- _Data records_
::::::
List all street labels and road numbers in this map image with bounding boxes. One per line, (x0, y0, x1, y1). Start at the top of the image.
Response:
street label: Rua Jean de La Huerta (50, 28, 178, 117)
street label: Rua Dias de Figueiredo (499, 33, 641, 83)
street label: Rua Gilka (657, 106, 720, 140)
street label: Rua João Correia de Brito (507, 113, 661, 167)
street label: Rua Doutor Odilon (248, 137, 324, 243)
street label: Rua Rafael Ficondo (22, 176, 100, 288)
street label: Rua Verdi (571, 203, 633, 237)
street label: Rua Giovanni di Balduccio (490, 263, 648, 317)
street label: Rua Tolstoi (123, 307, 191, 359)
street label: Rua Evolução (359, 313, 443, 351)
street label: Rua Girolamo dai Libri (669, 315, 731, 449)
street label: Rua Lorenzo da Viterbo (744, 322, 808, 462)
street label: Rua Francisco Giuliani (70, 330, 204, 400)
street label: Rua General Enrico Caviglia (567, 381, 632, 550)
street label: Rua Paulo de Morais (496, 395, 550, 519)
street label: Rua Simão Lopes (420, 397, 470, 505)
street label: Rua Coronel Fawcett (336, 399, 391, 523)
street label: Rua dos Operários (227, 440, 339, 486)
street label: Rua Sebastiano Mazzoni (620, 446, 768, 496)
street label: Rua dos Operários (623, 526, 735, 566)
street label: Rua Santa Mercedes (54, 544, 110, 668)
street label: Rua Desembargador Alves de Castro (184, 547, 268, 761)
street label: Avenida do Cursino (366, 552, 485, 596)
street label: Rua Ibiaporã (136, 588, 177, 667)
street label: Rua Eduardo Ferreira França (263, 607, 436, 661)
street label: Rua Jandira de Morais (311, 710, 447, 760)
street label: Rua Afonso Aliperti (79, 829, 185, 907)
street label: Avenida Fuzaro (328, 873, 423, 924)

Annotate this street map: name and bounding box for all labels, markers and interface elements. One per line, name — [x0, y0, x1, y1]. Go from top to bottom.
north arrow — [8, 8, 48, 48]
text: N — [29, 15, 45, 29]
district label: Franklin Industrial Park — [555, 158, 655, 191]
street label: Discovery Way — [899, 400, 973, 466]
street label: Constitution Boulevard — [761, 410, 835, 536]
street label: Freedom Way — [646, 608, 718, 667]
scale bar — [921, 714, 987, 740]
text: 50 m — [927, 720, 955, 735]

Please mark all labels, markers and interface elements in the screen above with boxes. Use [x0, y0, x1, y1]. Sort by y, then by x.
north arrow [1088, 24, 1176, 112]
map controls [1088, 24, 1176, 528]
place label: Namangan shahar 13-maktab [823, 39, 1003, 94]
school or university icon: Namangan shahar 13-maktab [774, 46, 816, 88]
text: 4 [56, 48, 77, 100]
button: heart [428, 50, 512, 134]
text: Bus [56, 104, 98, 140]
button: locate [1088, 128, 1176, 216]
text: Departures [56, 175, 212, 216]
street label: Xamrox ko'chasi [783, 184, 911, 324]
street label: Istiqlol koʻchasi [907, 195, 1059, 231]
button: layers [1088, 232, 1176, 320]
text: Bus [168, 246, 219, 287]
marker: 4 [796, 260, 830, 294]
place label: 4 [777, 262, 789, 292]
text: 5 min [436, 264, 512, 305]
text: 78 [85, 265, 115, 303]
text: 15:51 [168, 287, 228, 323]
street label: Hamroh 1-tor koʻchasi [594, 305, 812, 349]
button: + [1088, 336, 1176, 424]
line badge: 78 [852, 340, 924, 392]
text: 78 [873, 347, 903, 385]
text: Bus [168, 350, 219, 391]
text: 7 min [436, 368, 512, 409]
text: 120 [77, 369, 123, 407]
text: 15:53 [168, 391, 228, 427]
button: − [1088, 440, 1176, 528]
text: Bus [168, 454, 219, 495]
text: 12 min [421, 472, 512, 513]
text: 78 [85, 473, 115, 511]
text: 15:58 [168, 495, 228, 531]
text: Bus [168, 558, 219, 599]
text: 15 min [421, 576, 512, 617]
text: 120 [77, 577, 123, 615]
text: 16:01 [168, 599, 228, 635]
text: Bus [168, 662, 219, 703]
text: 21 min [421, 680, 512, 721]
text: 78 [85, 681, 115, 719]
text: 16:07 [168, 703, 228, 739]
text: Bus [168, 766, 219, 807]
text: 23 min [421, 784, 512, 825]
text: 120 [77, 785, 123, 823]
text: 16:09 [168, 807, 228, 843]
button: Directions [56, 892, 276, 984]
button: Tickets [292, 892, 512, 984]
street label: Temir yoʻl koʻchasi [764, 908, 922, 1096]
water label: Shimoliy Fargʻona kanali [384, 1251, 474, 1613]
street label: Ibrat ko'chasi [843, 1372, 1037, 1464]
::::::
- _EXERCISE PROMPT_
From the data above, copy every line where "north" appears.

- _OUTPUT FOR THIS EXERCISE_
north arrow — [8, 8, 48, 48]
north arrow [1088, 24, 1176, 112]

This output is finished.